- _DATA SUPPLIED_
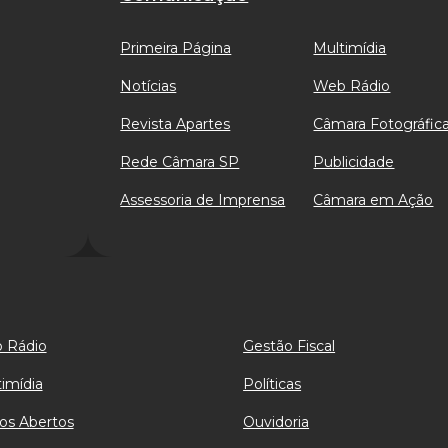
Primeira Página
Multimídia
Notícias
Web Rádio
Revista Apartes
Câmara Fotográfic
Rede Câmara SP
Publicidade
Assessoria de Imprensa
Câmara em Ação
 Rádio
Gestão Fiscal
imídia
Políticas
os Abertos
Ouvidoria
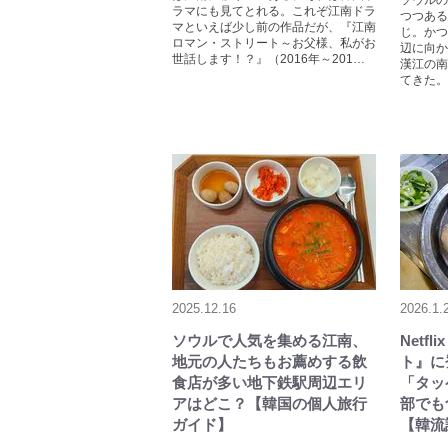
ソウルの
ラマにも見てとれる。これぞ江南ドラ
つつある
マといえば少し前の作品だが、『江南
じ。かつ
ロマン・ストリート～お父様、私がお
辺に向か
世話します！？』（2016年～201…
漢江の南
てきた。
2025.12.16
2026.1.
ソウルで人気を集める江南、
Netf
地元の人たちもお薦めする飲
ト』に
食店が多い地下鉄駅周辺エリ
「タッ
アはどこ？【韓国の個人旅行
部でも
ガイド】
【韓流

- _DIRECTIONS FOR THIS TASK_
The listing is to be repeated exactly, with its pictures removed.

- _RESULT BELOW_
Primeira Página
Multimídia
Notícias
Web Rádio
Revista Apartes
Câmara Fotográfic
Rede Câmara SP
Publicidade
Assessoria de Imprensa
Câmara em Ação
 Rádio
Gestão Fiscal
imídia
Políticas
os Abertos
Ouvidoria
ソウルの
ラマにも見てとれる。これぞ江南ドラ
つつある
マといえば少し前の作品だが、『江南
じ。かつ
ロマン・ストリート～お父様、私がお
辺に向か
世話します！？』（2016年～201…
漢江の南
てきた。
2025.12.16
2026.1.
ソウルで人気を集める江南、
Netf
地元の人たちもお薦めする飲
ト』に
食店が多い地下鉄駅周辺エリ
「タッ
アはどこ？【韓国の個人旅行
部でも
ガイド】
【韓流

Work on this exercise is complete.